Growing up I was always pedaling my bike everywhere. I had a need for speed and my bike was my transportation. While many of my friends got dirt bikes, I just chased them pedaling as hard as I could. When I started racing triathlon (on my mom's campus bike) I was able to hold my own. Then I got a road bike and started to have top bike splits and qualified for worlds. After four years in the sport, I got the privileged to ride my first TT bike and then I was untouchable (amongst age groupers). I was rolling thunder!
Jeff: What do you do on a day when you don’t feel like working out? Do you skip it? find a way to push through it?…play golf? In other words how do you handle the times when motivation for working out is low?

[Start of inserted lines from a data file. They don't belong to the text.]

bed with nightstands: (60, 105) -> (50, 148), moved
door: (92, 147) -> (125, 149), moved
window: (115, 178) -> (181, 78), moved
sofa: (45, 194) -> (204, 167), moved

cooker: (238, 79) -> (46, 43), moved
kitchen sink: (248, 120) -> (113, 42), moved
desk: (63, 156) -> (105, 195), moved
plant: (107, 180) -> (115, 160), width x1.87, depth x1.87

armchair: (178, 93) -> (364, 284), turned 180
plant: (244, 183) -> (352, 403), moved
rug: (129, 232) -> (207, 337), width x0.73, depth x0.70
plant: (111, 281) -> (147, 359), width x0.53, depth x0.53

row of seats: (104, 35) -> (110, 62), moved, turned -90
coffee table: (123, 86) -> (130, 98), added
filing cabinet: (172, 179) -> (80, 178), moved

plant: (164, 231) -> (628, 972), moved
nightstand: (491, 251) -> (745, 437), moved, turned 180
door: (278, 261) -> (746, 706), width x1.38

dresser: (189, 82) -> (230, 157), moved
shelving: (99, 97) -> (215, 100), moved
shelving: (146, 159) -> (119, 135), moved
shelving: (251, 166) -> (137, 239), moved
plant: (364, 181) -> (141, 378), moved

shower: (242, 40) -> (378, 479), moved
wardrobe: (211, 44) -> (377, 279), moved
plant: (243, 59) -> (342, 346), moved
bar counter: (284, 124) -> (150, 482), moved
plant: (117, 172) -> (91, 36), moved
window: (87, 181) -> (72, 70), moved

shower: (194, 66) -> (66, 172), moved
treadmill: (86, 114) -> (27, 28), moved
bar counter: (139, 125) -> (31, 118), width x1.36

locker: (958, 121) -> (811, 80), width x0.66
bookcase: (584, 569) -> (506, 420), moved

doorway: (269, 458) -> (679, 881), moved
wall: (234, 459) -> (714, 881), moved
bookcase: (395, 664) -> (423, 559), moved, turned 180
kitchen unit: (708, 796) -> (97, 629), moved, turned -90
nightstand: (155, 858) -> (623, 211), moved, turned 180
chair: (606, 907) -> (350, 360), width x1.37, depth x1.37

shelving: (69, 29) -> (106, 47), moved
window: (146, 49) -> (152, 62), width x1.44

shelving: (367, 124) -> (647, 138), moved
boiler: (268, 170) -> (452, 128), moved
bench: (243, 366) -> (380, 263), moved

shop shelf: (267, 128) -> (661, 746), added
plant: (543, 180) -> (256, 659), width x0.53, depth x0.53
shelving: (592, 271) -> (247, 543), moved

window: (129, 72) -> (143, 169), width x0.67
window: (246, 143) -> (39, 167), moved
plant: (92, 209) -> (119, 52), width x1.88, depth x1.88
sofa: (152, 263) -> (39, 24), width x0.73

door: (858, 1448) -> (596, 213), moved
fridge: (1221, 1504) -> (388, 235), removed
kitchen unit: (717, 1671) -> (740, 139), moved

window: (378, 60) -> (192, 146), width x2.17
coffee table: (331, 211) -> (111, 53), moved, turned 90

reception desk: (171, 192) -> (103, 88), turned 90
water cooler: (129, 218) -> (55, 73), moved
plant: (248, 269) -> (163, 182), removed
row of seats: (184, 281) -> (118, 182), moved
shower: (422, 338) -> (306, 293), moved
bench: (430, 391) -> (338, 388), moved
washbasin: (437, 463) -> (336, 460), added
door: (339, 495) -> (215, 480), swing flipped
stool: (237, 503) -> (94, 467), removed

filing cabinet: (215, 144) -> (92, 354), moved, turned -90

Andrew: Keeping my eye on the prize. I have a few sponsors that have invested money out of their pockets in me; I have coaches who sacrifice time with their family to help guide me, and I have a lot of supporters (friends and family) who are there to support me. When times get tough I think about those things and also the big picture.
We are building the Coliseum, the Parthenon, the Sphinx and each workout is a brick in the wall. A great workout is a good strong brick, a bad workout is a crumbling brick, but it is better than no brick at all. I am getting further into my career and there are a few areas where my foundation is not the best, but I am working on strengthening these areas now, so as my career continues these parts of my races and training will be structurally sound.
That said, the stronger and better the foundation and structure, the higher the peaks can be. So that is the big picture I think about.The rest is set into motion with that first stroke, revolution, or step of a workout. All I want to do is go faster, harder and it my coaches who prevent me from killing myself with lactic acid. Like I said, I love the sport and I in a sick twisted way I really like the ways it makes you suffer.
Jeff: If tomorrow was the last day you could ever train again, what would the day consist of?
Andrew: I would do a race w/ the same attitude and focus that I bring to the line at the big ones. Go big or go home crying. Swim hard and get out with the pack and then make them watch me ride away from them. Except in this race the officials will actually enforce the rules. Then I would get off the bike with leaden legs from pushing so hard on the bike and then have the run of my life. Would I win? Hopefully, but I would give it everything I had and then go and get a beer with some fellow athletes and supporters afterward.
If you were looking for a list of my favorite workouts...open water swimming in any body of water that is clear and you can see the seaweed, fish, and sand. Then there would be a bike. If we are talking an easy day, it would be a trail ride on the cross bike, a hard day, anything that makes my lungs burn and the pavement fly by. For running. If it is an easy day, trail running (catching a trend), a hard day, I just want to feel light and good and be fast! Then finish out the day with a good core body workout. Again, I would still be working on building that Parthenon one workout at a time.